Na zakończenie Księgi Siódmej Traktatu o miłości Bożej św. Franciszek Salezy wyjaśnia, że miłość Boga może być tak silna, że wiedzie ku śmierci tego, kto kocha. Podaje liczne przykłady świętych, którzy umarli z miłości. Wśród nich wyróżnia Najświętszą Maryję Pannę, której zjednoczenie z Jej Synem było tak głębokie, że nie można wyobrazić sobie innego rodzaju Jej śmierci, jak śmierć z miłości.

Jedność Maryi z Jej Synem opisują te słowa: Nie mam innego życia, tylko życie mego Syna! Moje życie jest całe w Jego życiu, a Jego życie jest całe w moim. Nie było to już złączenie, ale jedność serca, duszy i życia Matki i Syna. Jeżeli więc ta Matka żyła życiem swego Syna, to umarła również śmiercią swego Syna, bo jakie życie, taka śmierć. Dziewica-Matka gromadziła w swym duchu żywą i ustawiczną pamięcią wszystkie wzruszające tajemnice życia i śmierci swego Syna i odbierała bezpośrednio od Niego żarliwe natchnienia, które On, «słońce sprawiedliwości» (Ml 3, 20), zsyłał w serca ludzkie, gdy miłość Jego doszła do zenitu. Ponadto ustawicznym ruchem kontemplacji podniecała ogień miłości, tak że Ją całą strawił jak całopalenie najwdzięczniejszej wonności, aż doprowadził Ją do śmierci i dusza Jej w zachwyceniu uleciała w ramiona miłości Syna swego.
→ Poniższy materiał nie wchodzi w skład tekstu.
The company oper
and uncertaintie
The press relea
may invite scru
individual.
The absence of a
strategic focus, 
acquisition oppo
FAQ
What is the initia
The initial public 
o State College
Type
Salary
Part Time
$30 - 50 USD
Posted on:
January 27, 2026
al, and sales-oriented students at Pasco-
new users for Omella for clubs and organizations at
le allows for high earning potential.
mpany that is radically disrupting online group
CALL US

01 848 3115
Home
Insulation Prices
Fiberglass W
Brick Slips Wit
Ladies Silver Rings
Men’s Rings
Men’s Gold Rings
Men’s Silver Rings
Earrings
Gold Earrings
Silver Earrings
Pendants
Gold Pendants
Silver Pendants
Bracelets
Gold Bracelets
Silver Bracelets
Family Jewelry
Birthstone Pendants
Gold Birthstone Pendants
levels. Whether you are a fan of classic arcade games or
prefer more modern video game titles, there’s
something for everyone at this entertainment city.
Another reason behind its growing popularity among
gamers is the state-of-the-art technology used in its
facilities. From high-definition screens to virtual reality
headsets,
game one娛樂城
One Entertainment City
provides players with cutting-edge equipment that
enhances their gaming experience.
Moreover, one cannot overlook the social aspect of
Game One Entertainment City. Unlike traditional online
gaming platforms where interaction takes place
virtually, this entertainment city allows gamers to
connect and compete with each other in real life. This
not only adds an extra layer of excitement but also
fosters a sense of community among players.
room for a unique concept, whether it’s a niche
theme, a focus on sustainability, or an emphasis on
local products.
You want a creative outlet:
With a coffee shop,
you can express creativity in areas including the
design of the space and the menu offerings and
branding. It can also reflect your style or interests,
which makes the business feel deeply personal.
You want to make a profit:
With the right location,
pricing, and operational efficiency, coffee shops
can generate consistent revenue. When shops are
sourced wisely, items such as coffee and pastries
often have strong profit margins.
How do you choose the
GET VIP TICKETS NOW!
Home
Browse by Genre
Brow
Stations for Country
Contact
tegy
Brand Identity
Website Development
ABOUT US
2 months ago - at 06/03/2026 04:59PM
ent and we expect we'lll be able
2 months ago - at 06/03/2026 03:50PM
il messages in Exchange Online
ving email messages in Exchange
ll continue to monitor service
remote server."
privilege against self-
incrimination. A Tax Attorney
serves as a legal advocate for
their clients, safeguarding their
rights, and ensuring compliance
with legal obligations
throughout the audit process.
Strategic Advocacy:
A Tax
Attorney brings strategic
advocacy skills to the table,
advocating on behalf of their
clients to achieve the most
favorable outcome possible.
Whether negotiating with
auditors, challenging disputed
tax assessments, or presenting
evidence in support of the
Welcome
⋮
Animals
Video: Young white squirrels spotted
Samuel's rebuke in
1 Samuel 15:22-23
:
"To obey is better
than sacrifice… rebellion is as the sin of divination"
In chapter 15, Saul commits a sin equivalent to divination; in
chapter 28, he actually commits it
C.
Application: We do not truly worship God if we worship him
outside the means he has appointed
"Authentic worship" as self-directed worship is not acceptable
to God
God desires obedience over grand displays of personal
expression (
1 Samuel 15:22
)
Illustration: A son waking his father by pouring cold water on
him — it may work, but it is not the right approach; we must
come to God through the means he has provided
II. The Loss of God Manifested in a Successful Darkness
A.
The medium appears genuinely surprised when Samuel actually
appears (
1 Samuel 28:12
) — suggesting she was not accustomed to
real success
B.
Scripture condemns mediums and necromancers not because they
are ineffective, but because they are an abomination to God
Podczas krzyżowej męki Chrystusa Maryja, Jego Matka, miłowała najgoręcej ze wszystkich, dlatego też najmocniej Serce Jej przeszył miecz boleści. Boleść Syna stała się mieczem obosiecznym, który w tej mierze przebił Serce Matki (por. Łk 2, 35), w jakiej to Serce było spojone, złączone i zjednoczone z Synem – zjednoczeniem tak doskonałym, że nic nie mogło ranić jednego Serca, by równocześnie i drugiemu nie zadało żywej rany. Maryja pragnęła umrzeć, ponieważ umarł Jej Syn wśród płomieni miłości jako doskonałe całopalenie za wszystkie grzechy świata.

Nasze życie doczesne przygotowuje nas do śmierci. Prośmy Pana, byśmy mogli – jak Maryja i tylu innych świętych – umrzeć z miłości.